*Dataset entries:*
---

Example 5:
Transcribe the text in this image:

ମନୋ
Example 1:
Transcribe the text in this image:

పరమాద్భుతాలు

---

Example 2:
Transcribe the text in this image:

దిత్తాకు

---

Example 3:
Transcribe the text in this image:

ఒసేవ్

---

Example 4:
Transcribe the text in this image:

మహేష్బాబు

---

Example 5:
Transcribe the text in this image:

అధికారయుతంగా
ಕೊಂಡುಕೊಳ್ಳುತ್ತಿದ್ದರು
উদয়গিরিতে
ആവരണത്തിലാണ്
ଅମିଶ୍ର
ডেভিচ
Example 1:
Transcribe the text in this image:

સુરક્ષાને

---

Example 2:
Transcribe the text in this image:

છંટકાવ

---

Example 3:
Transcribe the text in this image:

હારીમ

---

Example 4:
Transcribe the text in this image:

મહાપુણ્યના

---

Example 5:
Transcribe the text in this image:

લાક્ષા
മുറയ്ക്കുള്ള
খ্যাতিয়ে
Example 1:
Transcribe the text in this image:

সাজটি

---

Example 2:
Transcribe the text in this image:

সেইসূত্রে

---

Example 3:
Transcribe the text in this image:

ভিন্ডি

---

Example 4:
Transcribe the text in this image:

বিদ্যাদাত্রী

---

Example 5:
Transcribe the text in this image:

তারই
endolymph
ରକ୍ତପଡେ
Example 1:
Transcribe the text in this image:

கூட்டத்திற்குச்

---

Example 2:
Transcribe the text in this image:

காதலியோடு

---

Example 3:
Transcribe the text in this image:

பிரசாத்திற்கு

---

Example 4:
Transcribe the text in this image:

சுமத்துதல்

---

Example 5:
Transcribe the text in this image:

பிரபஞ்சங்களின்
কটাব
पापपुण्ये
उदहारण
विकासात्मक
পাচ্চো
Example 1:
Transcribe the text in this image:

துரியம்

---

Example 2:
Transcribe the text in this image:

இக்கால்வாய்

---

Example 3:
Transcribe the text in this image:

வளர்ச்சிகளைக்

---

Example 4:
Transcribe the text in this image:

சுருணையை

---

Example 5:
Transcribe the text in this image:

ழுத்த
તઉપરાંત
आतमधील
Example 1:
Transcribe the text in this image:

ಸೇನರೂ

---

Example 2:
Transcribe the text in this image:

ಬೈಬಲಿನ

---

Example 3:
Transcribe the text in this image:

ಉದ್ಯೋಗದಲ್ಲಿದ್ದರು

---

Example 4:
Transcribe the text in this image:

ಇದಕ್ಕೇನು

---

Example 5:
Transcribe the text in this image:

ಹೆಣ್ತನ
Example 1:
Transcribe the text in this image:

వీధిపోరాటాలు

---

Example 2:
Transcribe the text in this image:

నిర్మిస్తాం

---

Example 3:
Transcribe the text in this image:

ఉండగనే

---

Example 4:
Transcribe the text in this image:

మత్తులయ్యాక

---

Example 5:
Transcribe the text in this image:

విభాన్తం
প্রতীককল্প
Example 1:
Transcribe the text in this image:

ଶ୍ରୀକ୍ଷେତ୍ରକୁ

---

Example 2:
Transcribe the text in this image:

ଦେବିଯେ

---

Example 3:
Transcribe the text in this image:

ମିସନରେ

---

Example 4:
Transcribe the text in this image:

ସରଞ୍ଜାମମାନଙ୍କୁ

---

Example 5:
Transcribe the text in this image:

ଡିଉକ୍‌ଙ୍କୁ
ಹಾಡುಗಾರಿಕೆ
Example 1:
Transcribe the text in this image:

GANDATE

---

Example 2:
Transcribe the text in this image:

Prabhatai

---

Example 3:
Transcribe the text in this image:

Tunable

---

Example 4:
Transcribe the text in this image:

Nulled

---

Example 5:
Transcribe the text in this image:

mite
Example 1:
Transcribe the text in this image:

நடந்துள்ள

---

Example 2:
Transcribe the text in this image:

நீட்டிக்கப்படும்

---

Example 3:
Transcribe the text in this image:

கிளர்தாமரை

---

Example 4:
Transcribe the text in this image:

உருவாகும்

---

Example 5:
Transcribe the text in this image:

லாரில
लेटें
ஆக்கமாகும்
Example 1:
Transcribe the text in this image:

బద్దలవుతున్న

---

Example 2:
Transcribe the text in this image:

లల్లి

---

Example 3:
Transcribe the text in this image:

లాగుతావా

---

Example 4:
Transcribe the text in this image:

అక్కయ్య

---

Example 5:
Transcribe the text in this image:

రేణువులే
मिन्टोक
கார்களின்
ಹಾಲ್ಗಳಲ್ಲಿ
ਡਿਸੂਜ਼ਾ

*The problem:* Rewrite the records as a numbered list, beginning with their first line and ending with the line containing "வளர்ச்சிகளைக்", both included. Leave out blank lines.

*Result below:*
1. ---
2. Example 5:
3. Transcribe the text in this image:
4. ମନୋ
5. Example 1:
6. Transcribe the text in this image:
7. పరమాద్భుతాలు
8. ---
9. Example 2:
10. Transcribe the text in this image:
11. దిత్తాకు
12. ---
13. Example 3:
14. Transcribe the text in this image:
15. ఒసేవ్
16. ---
17. Example 4:
18. Transcribe the text in this image:
19. మహేష్బాబు
20. ---
21. Example 5:
22. Transcribe the text in this image:
23. అధికారయుతంగా
24. ಕೊಂಡುಕೊಳ್ಳುತ್ತಿದ್ದರು
25. উদয়গিরিতে
26. ആവരണത്തിലാണ്
27. ଅମିଶ୍ର
28. ডেভিচ
29. Example 1:
30. Transcribe the text in this image:
31. સુરક્ષાને
32. ---
33. Example 2:
34. Transcribe the text in this image:
35. છંટકાવ
36. ---
37. Example 3:
38. Transcribe the text in this image:
39. હારીમ
40. ---
41. Example 4:
42. Transcribe the text in this image:
43. મહાપુણ્યના
44. ---
45. Example 5:
46. Transcribe the text in this image:
47. લાક્ષા
48. മുറയ്ക്കുള്ള
49. খ্যাতিয়ে
50. Example 1:
51. Transcribe the text in this image:
52. সাজটি
53. ---
54. Example 2:
55. Transcribe the text in this image:
56. সেইসূত্রে
57. ---
58. Example 3:
59. Transcribe the text in this image:
60. ভিন্ডি
61. ---
62. Example 4:
63. Transcribe the text in this image:
64. বিদ্যাদাত্রী
65. ---
66. Example 5:
67. Transcribe the text in this image:
68. তারই
69. endolymph
70. ରକ୍ତପଡେ
71. Example 1:
72. Transcribe the text in this image:
73. கூட்டத்திற்குச்
74. ---
75. Example 2:
76. Transcribe the text in this image:
77. காதலியோடு
78. ---
79. Example 3:
80. Transcribe the text in this image:
81. பிரசாத்திற்கு
82. ---
83. Example 4:
84. Transcribe the text in this image:
85. சுமத்துதல்
86. ---
87. Example 5:
88. Transcribe the text in this image:
89. பிரபஞ்சங்களின்
90. কটাব
91. पापपुण्ये
92. उदहारण
93. विकासात्मक
94. পাচ্চো
95. Example 1:
96. Transcribe the text in this image:
97. துரியம்
98. ---
99. Example 2:
100. Transcribe the text in this image:
101. இக்கால்வாய்
102. ---
103. Example 3:
104. Transcribe the text in this image:
105. வளர்ச்சிகளைக்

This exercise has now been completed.